▸ Exercise requirements
Please reproduce all of the data below exactly, leaving each picture out.

▸ Stored data
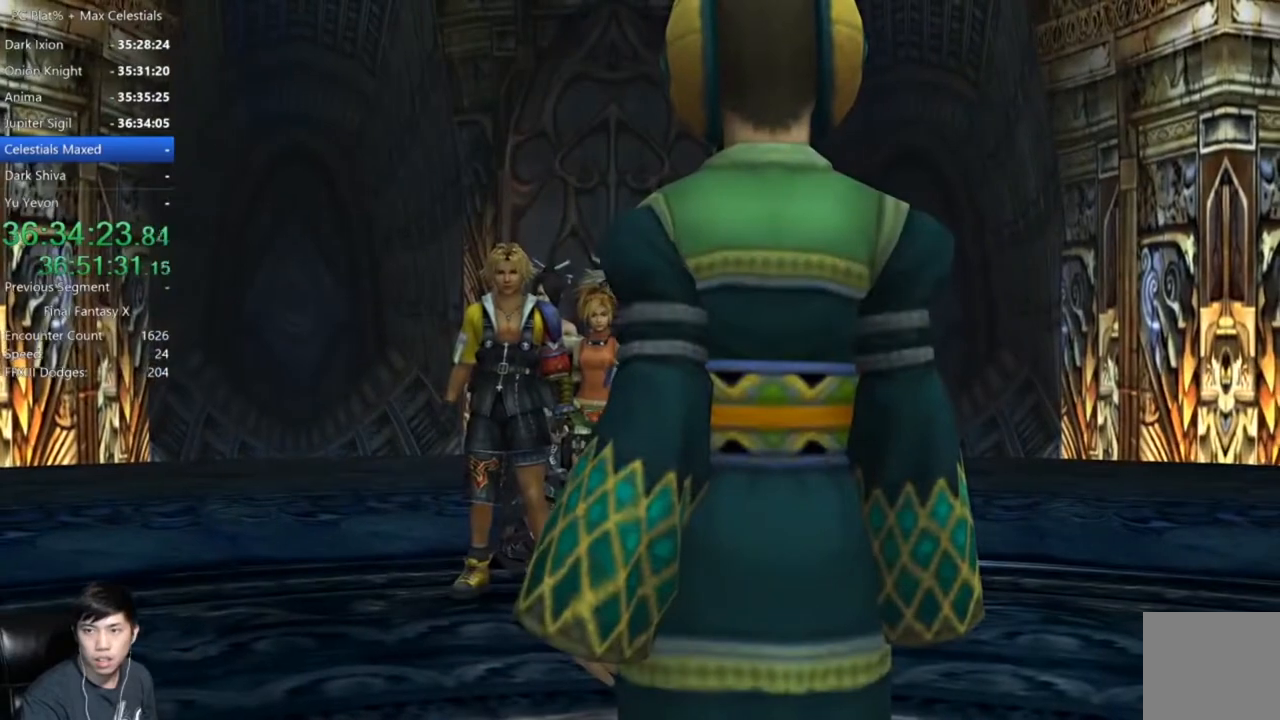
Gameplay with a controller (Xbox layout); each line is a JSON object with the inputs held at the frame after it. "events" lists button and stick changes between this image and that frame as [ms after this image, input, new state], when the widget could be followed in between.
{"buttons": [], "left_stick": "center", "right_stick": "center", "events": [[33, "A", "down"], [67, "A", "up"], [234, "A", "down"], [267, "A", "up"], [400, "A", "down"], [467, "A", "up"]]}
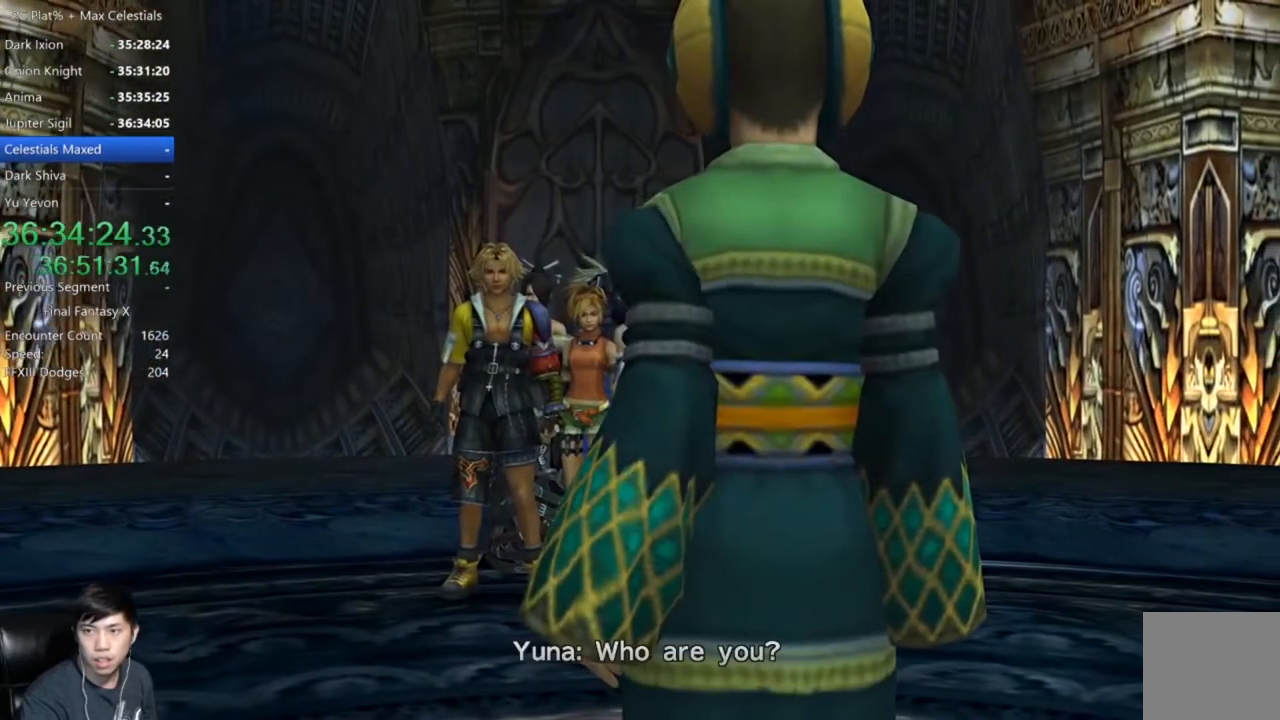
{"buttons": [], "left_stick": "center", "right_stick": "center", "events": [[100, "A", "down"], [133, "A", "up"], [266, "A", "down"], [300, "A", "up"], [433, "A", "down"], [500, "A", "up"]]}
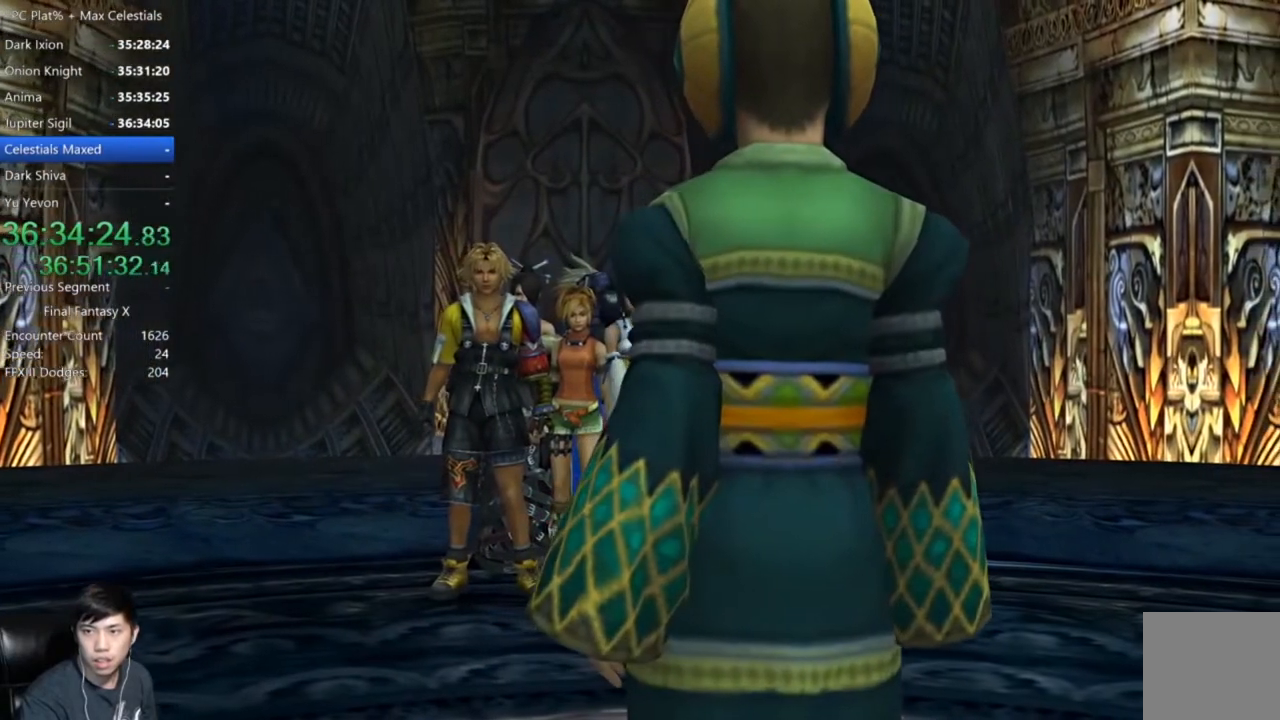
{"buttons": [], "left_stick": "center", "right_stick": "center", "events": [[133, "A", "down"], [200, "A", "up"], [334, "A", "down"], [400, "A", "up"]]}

▸ Task output
Gameplay with a controller (Xbox layout); each line is a JSON object with the inputs held at the frame after it. "events" lists button and stick changes between this image and that frame as [ms after this image, input, new state], when the widget could be followed in between.
{"buttons": [], "left_stick": "center", "right_stick": "center", "events": [[33, "A", "down"], [67, "A", "up"], [234, "A", "down"], [267, "A", "up"], [400, "A", "down"], [467, "A", "up"]]}
{"buttons": [], "left_stick": "center", "right_stick": "center", "events": [[100, "A", "down"], [133, "A", "up"], [266, "A", "down"], [300, "A", "up"], [433, "A", "down"], [500, "A", "up"]]}
{"buttons": [], "left_stick": "center", "right_stick": "center", "events": [[133, "A", "down"], [200, "A", "up"], [334, "A", "down"], [400, "A", "up"]]}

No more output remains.